◆ **Exercise directions**
Print the full set of records below, character for character and picture-free.
Records supplied section start
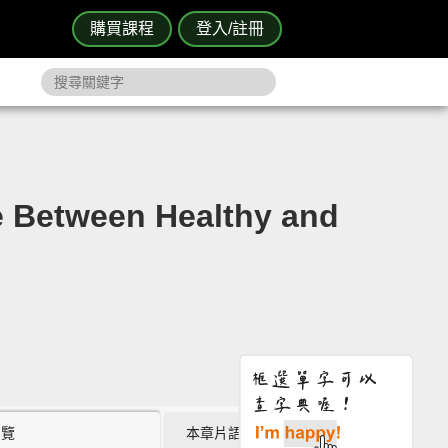
購買課程
登入/註冊
etween Healthy and
瀏覽
本章片語 (0)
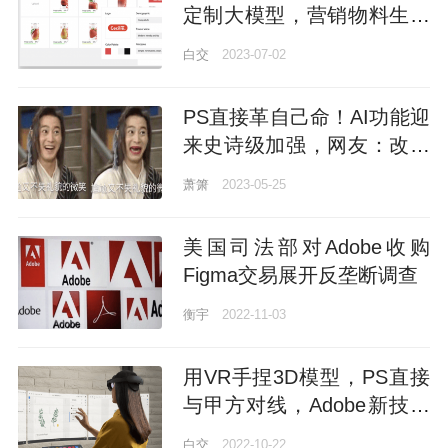
定制大模型，营销物料生成
发布全包，Adobe前CTO创
白交
2023-07-02
办
PS直接革自己命！AI功能迎
来史诗级加强，网友：改变
游戏规则
萧箫
2023-05-25
美国司法部对Adobe收购
Figma交易展开反垄断调查
衡宇
2022-11-03
用VR手捏3D模型，PS直接
与甲方对线，Adobe新技术
确实给设计师炫到了
白交
2022-10-22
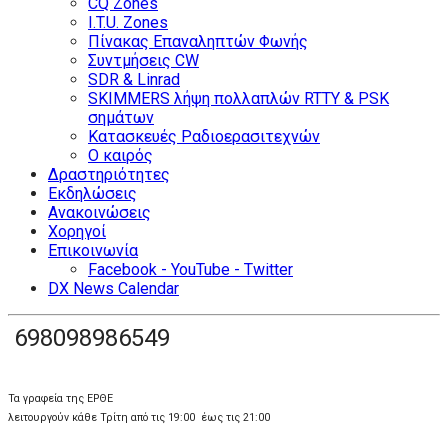
CQ Zones
I.T.U. Zones
Πίνακας Επαναληπτών Φωνής
Συντμήσεις CW
SDR & Linrad
SKIMMERS λήψη πολλαπλών RTTY & PSK
σημάτων
Κατασκευές Ραδιοερασιτεχνών
Ο καιρός
Δραστηριότητες
Εκδηλώσεις
Ανακοινώσεις
Χορηγοί
Επικοινωνία
Facebook - YouTube - Twitter
DX News Calendar
698098986549
Τα γραφεία της ΕΡΘΕ
λειτουργούν κάθε Τρίτη από τις 19:00 έως τις 21:00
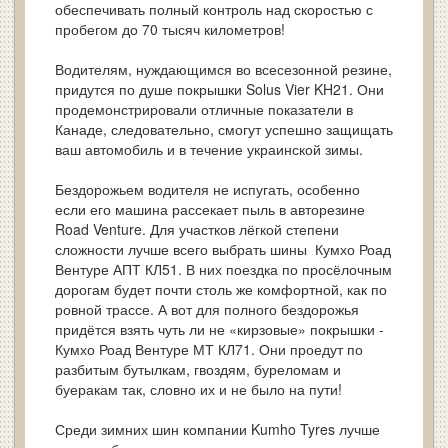
обеспечивать полный контроль над скоростью с
пробегом до 70 тысяч километров!
Водителям, нуждающимся во всесезонной резине,
придутся по душе покрышки Solus Vier KH21. Они
продемонстрировали отличные показатели в
Канаде, следовательно, смогут успешно защищать
ваш автомобиль и в течение украинской зимы.
Бездорожьем водителя не испугать, особенно
если его машина рассекает пыль в авторезине
Road Venture. Для участков лёгкой степени
сложности лучше всего выбрать шины Кумхо Роад
Вентуре АПТ КЛ51. В них поездка по просёлочным
дорогам будет почти столь же комфортной, как по
ровной трассе. А вот для полного бездорожья
придётся взять чуть ли не «кирзовые» покрышки -
Кумхо Роад Вентуре МТ КЛ71. Они проедут по
разбитым бутылкам, гвоздям, буреломам и
буеракам так, словно их и не было на пути!
Среди зимних шин компании Kumho Tyres лучше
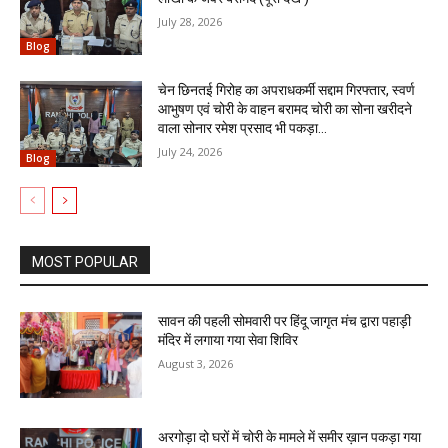
July 28, 2026
Blog
चेन छिनतई गिरोह का अपराधकर्मी सद्दाम गिरफ्तार, स्वर्ण
आभुषण एवं चोरी के वाहन बरामद चोरी का सोना खरीदने
वाला सोनार रमेश प्रसाद भी पकड़ा...
July 24, 2026
Blog
MOST POPULAR
सावन की पहली सोमवारी पर हिंदू जागृत मंच द्वारा पहाड़ी
मंदिर में लगाया गया सेवा शिविर
August 3, 2026
अरगोड़ा दो घरों में चोरी के मामले में समीर ख़ान पकड़ा गया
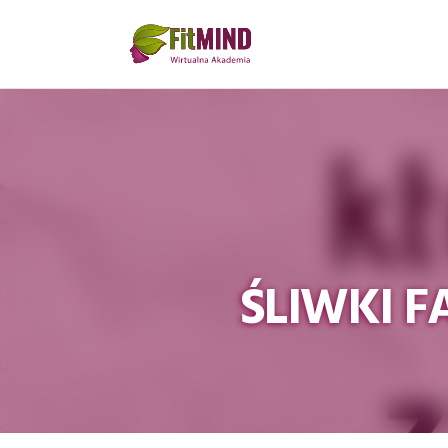
ŚLIWKI F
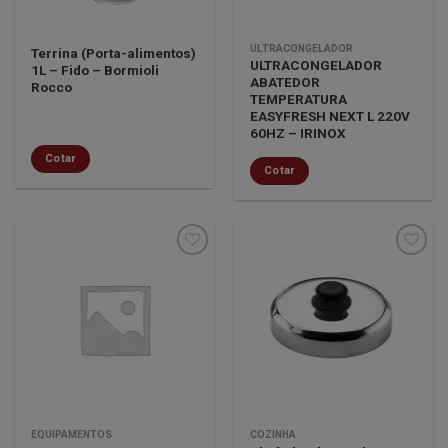
ULTRACONGELADOR
Terrina (Porta-alimentos)
ULTRACONGELADOR
1L – Fido – Bormioli
ABATEDOR
Rocco
TEMPERATURA
EASYFRESH NEXT L 220V
60HZ – IRINOX
Cotar
Cotar
Minha
Minha
lista de
lista de
desejos
desejos
EQUIPAMENTOS
COZINHA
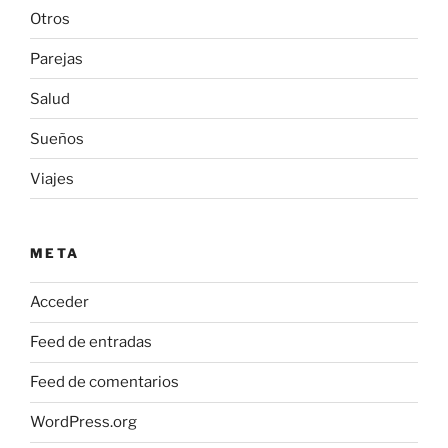
Otros
Parejas
Salud
Sueños
Viajes
META
Acceder
Feed de entradas
Feed de comentarios
WordPress.org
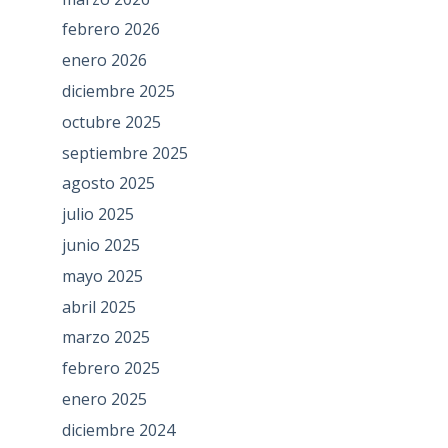
febrero 2026
enero 2026
diciembre 2025
octubre 2025
septiembre 2025
agosto 2025
julio 2025
junio 2025
mayo 2025
abril 2025
marzo 2025
febrero 2025
enero 2025
diciembre 2024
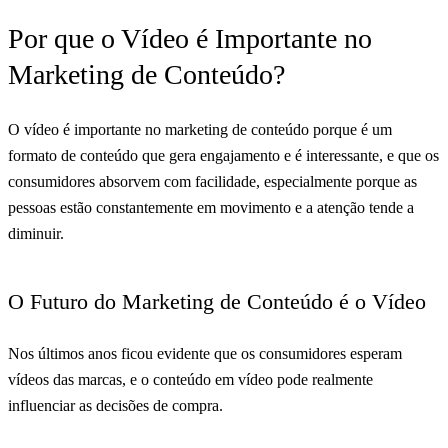
Por que o Vídeo é Importante no
Marketing de Conteúdo?
O vídeo é importante no marketing de conteúdo porque é um
formato de conteúdo que gera engajamento e é interessante, e que os
consumidores absorvem com facilidade, especialmente porque as
pessoas estão constantemente em movimento e a atenção tende a
diminuir.
O Futuro do Marketing de Conteúdo é o Vídeo
Nos últimos anos ficou evidente que os consumidores esperam
vídeos das marcas, e o conteúdo em vídeo pode realmente
influenciar as decisões de compra.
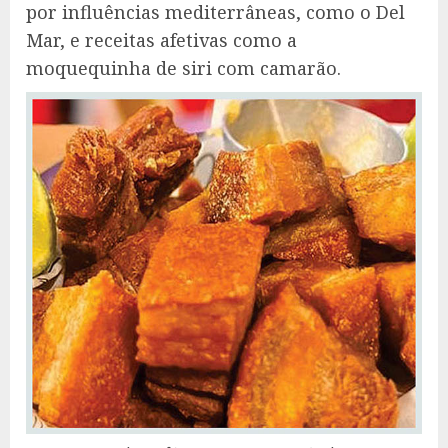
por influências mediterrâneas, como o Del
Mar, e receitas afetivas como a
moquequinha de siri com camarão.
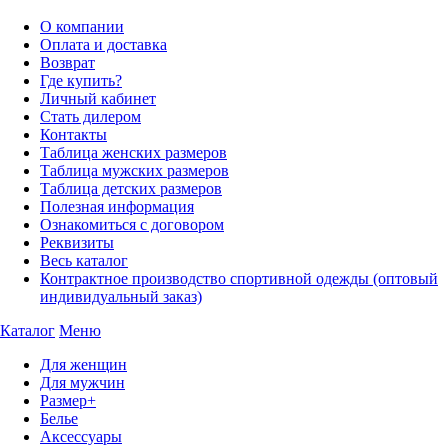
О компании
Оплата и доставка
Возврат
Где купить?
Личный кабинет
Стать дилером
Контакты
Таблица женских размеров
Таблица мужских размеров
Таблица детских размеров
Полезная информация
Ознакомиться с договором
Реквизиты
Весь каталог
Контрактное производство спортивной одежды (оптовый
индивидуальный заказ)
Каталог
Меню
Для женщин
Для мужчин
Размер+
Белье
Аксессуары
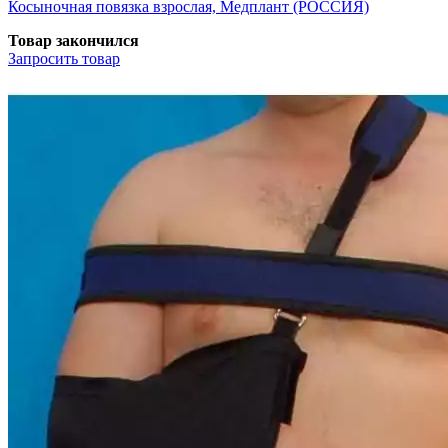
Косыночная повязка взрослая, Медплант (РОССИЯ)
Товар закончился
Запросить
товар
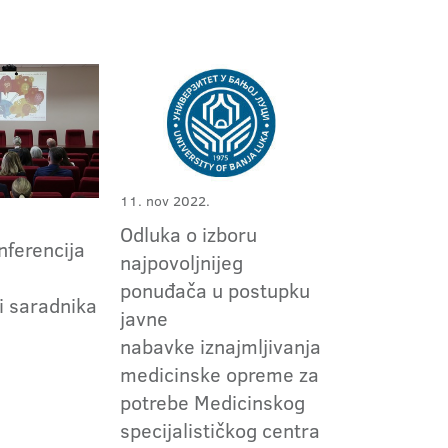
11. nov 2022.
Odluka o izboru
nferencija
najpovoljnijeg
ponuđača u postupku
i saradnika
javne
nabavke iznajmljivanja
medicinske opreme za
potrebe Medicinskog
specijalističkog centra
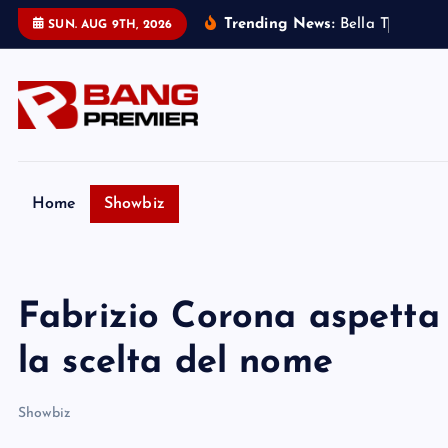
S
Trending News:
B
e
l
l
a
T
h
o
r
n
e
:
SUN. AUG 9TH, 2026
k
i
p
t
o
c
o
Home
Showbiz
n
t
e
Fabrizio Corona aspetta 
n
t
la scelta del nome
Showbiz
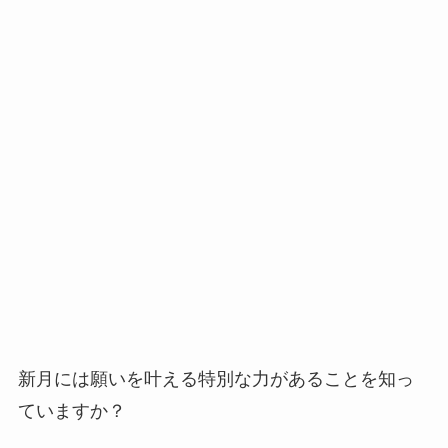
新月には願いを叶える特別な力があることを知っ
ていますか？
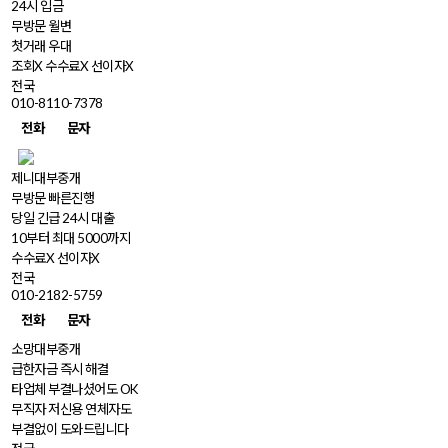
24시 입금
무방문 월변
첫거래 우대
조회X 수수료X 선이자X
전국
010-8110-7378
전화
문자
제니대부중개
무방문 빠른진행
당일 긴급 24시 대출
10부터 최대 5000까지
수수료X 선이자X
전국
010-2182-5759
전화
문자
소망대부중개
급한자금 즉시 해결
타업체 부결나셨어도 OK
무직자 저신용 연체자도
부결없이 도와드립니다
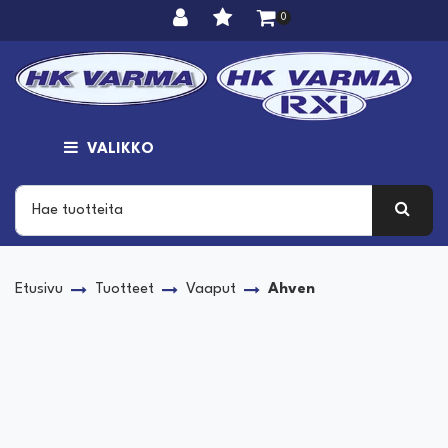
Siirry pääsisältöön
0
VALIKKO
Etusivu
Tuotteet
Vaaput
Ahven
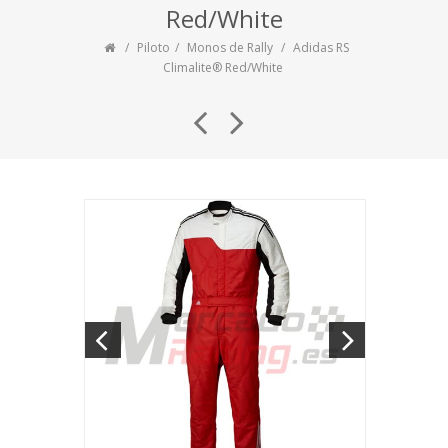
Red/White
Piloto
Monos de Rally
Adidas RS
Climalite® Red/White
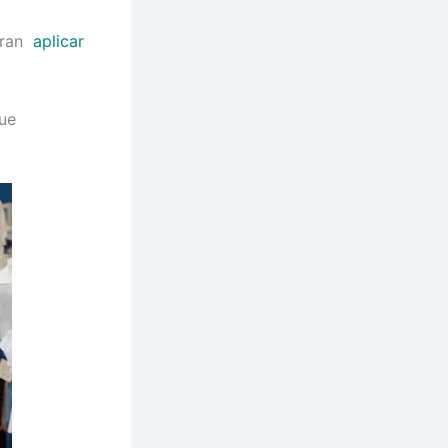
eran
aplicar
ue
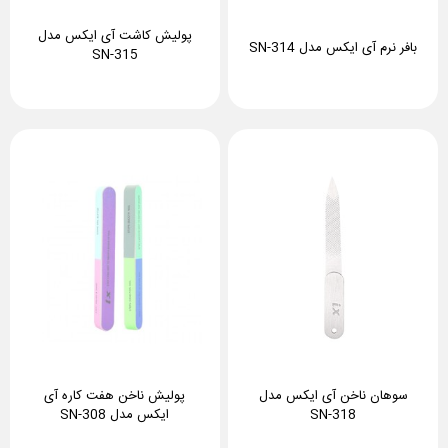
پولیش کاشت آی ایکس مدل
بافر نرم آی ایکس مدل SN-314
SN-315
سوهان ناخن آی ایکس مدل
پولیش ناخن هفت کاره آی
SN-318
ایکس مدل SN-308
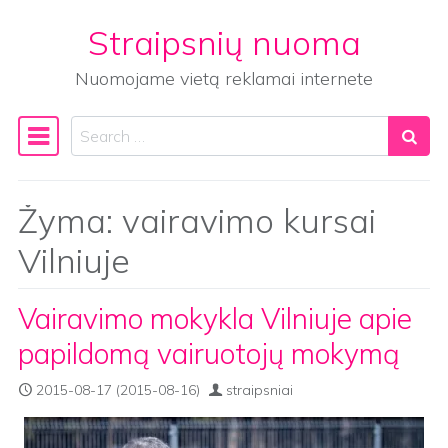
Straipsnių nuoma
Skip to content
Nuomojame vietą reklamai internete
Search
Main Navigation
Žyma:
vairavimo kursai
Vilniuje
Vairavimo mokykla Vilniuje apie
papildomą vairuotojų mokymą
2015-08-17
(2015-08-16)
straipsniai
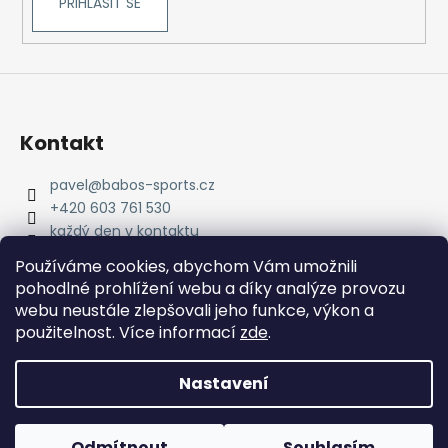
PŘIHLÁSIT SE
Kontakt
pavel
@
babos-sports.cz
+420 603 761 530
každý den v kontaktu
pavel.babos.90/
Používáme cookies, abychom Vám umožnili
pohodlné prohlížení webu a díky analýze provozu
webu neustále zlepšovali jeho funkce, výkon a
použitelnost. Více informací
zde
.
Nastavení
Vytvořil Shoptet
Copyright 2026
babos-sports
. Všechna práva
Odmítnout
Souhlasím
vyhrazena.
Upravit nastavení cookies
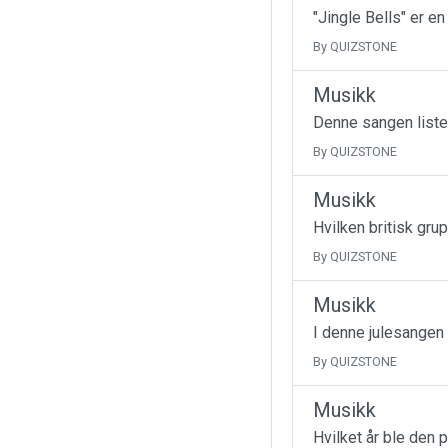
"Jingle Bells" er e
By QUIZSTONE
Musikk
Denne sangen liste
By QUIZSTONE
Musikk
Hvilken britisk gru
By QUIZSTONE
Musikk
I denne julesangen
By QUIZSTONE
Musikk
Hvilket år ble den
Records supplied section end
◆ **Solution to this problem**
購買課程
登入/註冊
etween Healthy and
瀏覽
本章片語 (0)
定制大模型，营销物料生成
发布全包，Adobe前CTO创
白交
2023-07-02
办
PS直接革自己命！AI功能迎
来史诗级加强，网友：改变
游戏规则
萧箫
2023-05-25
美国司法部对Adobe收购
Figma交易展开反垄断调查
衡宇
2022-11-03
用VR手捏3D模型，PS直接
与甲方对线，Adobe新技术
确实给设计师炫到了
白交
2022-10-22
CQ Zones
I.T.U. Zones
Πίνακας Επαναληπτών Φωνής
Συντμήσεις CW
SDR & Linrad
SKIMMERS λήψη πολλαπλών RTTY & PSK
σημάτων
Κατασκευές Ραδιοερασιτεχνών
Ο καιρός
Δραστηριότητες
Εκδηλώσεις
Ανακοινώσεις
Χορηγοί
Επικοινωνία
Facebook - YouTube - Twitter
DX News Calendar
698098986549
Τα γραφεία της ΕΡΘΕ
λειτουργούν κάθε Τρίτη από τις 19:00 έως τις 21:00
обеспечивать полный контроль над скоростью с
пробегом до 70 тысяч километров!
Водителям, нуждающимся во всесезонной резине,
придутся по душе покрышки Solus Vier KH21. Они
продемонстрировали отличные показатели в
Канаде, следовательно, смогут успешно защищать
ваш автомобиль и в течение украинской зимы.
Бездорожьем водителя не испугать, особенно
если его машина рассекает пыль в авторезине
Road Venture. Для участков лёгкой степени
сложности лучше всего выбрать шины Кумхо Роад
Вентуре АПТ КЛ51. В них поездка по просёлочным
дорогам будет почти столь же комфортной, как по
ровной трассе. А вот для полного бездорожья
придётся взять чуть ли не «кирзовые» покрышки -
Кумхо Роад Вентуре МТ КЛ71. Они проедут по
разбитым бутылкам, гвоздям, буреломам и
буеракам так, словно их и не было на пути!
Среди зимних шин компании Kumho Tyres лучше
July 28, 2026
Blog
चेन छिनतई गिरोह का अपराधकर्मी सद्दाम गिरफ्तार, स्वर्ण
आभुषण एवं चोरी के वाहन बरामद चोरी का सोना खरीदने
वाला सोनार रमेश प्रसाद भी पकड़ा...
July 24, 2026
Blog
MOST POPULAR
सावन की पहली सोमवारी पर हिंदू जागृत मंच द्वारा पहाड़ी
मंदिर में लगाया गया सेवा शिविर
August 3, 2026
अरगोड़ा दो घरों में चोरी के मामले में समीर ख़ान पकड़ा गया
ŚLIWKI F
ULTRACONGELADOR
Terrina (Porta-alimentos)
ULTRACONGELADOR
1L – Fido – Bormioli
ABATEDOR
Rocco
TEMPERATURA
EASYFRESH NEXT L 220V
60HZ – IRINOX
Cotar
Cotar
Minha
Minha
lista de
lista de
desejos
desejos
EQUIPAMENTOS
COZINHA
Otros
Parejas
Salud
Sueños
Viajes
META
Acceder
Feed de entradas
Feed de comentarios
WordPress.org
febrero 2026
enero 2026
diciembre 2025
octubre 2025
septiembre 2025
agosto 2025
julio 2025
junio 2025
mayo 2025
abril 2025
marzo 2025
febrero 2025
enero 2025
diciembre 2024
Por que o Vídeo é Importante no
Marketing de Conteúdo?
O vídeo é importante no marketing de conteúdo porque é um
formato de conteúdo que gera engajamento e é interessante, e que os
consumidores absorvem com facilidade, especialmente porque as
pessoas estão constantemente em movimento e a atenção tende a
diminuir.
O Futuro do Marketing de Conteúdo é o Vídeo
Nos últimos anos ficou evidente que os consumidores esperam
vídeos das marcas, e o conteúdo em vídeo pode realmente
influenciar as decisões de compra.
por influências mediterrâneas, como o Del
Mar, e receitas afetivas como a
moquequinha de siri com camarão.
О компании
Оплата и доставка
Возврат
Где купить?
Личный кабинет
Стать дилером
Контакты
Таблица женских размеров
Таблица мужских размеров
Таблица детских размеров
Полезная информация
Ознакомиться с договором
Реквизиты
Весь каталог
Контрактное производство спортивной одежды (оптовый
индивидуальный заказ)
Каталог
Меню
Для женщин
Для мужчин
Размер+
Белье
Аксессуары
Косыночная повязка взрослая, Медплант (РОССИЯ)
Товар закончился
Запросить
товар
11. nov 2022.
Odluka o izboru
nferencija
najpovoljnijeg
ponuđača u postupku
i saradnika
javne
nabavke iznajmljivanja
medicinske opreme za
potrebe Medicinskog
specijalističkog centra
S
Trending News:
B
e
l
l
a
T
h
o
r
n
e
:
SUN. AUG 9TH, 2026
k
i
p
t
o
c
o
Home
Showbiz
n
t
e
Fabrizio Corona aspetta 
n
t
la scelta del nome
Showbiz
新月には願いを叶える特別な力があることを知っ
ていますか？
24시 입금
무방문 월변
첫거래 우대
조회X 수수료X 선이자X
전국
010-8110-7378
전화
문자
제니대부중개
무방문 빠른진행
당일 긴급 24시 대출
10부터 최대 5000까지
수수료X 선이자X
전국
010-2182-5759
전화
문자
소망대부중개
급한자금 즉시 해결
타업체 부결나셨어도 OK
무직자 저신용 연체자도
부결없이 도와드립니다
Siirry pääsisältöön
0
VALIKKO
Etusivu
Tuotteet
Vaaput
Ahven
Red/White
Piloto
Monos de Rally
Adidas RS
Climalite® Red/White
eran
aplicar
ue
پولیش کاشت آی ایکس مدل
بافر نرم آی ایکس مدل SN-314
SN-315
سوهان ناخن آی ایکس مدل
پولیش ناخن هفت کاره آی
SN-318
ایکس مدل SN-308
Straipsnių nuoma
Skip to content
Nuomojame vietą reklamai internete
Search
Main Navigation
Žyma:
vairavimo kursai
Vilniuje
Vairavimo mokykla Vilniuje apie
papildomą vairuotojų mokymą
2015-08-17
(2015-08-16)
straipsniai
PŘIHLÁSIT SE
Kontakt
pavel
@
babos-sports.cz
+420 603 761 530
každý den v kontaktu
pavel.babos.90/
Používáme cookies, abychom Vám umožnili
pohodlné prohlížení webu a díky analýze provozu
webu neustále zlepšovali jeho funkce, výkon a
použitelnost. Více informací
zde
.
Nastavení
Vytvořil Shoptet
Copyright 2026
babos-sports
. Všechna práva
Odmítnout
Souhlasím
vyhrazena.
Upravit nastavení cookies
"Jingle Bells" er e
By QUIZSTONE
Musikk
Denne sangen liste
By QUIZSTONE
Musikk
Hvilken britisk gru
By QUIZSTONE
Musikk
I denne julesangen
By QUIZSTONE
Musikk
Hvilket år ble den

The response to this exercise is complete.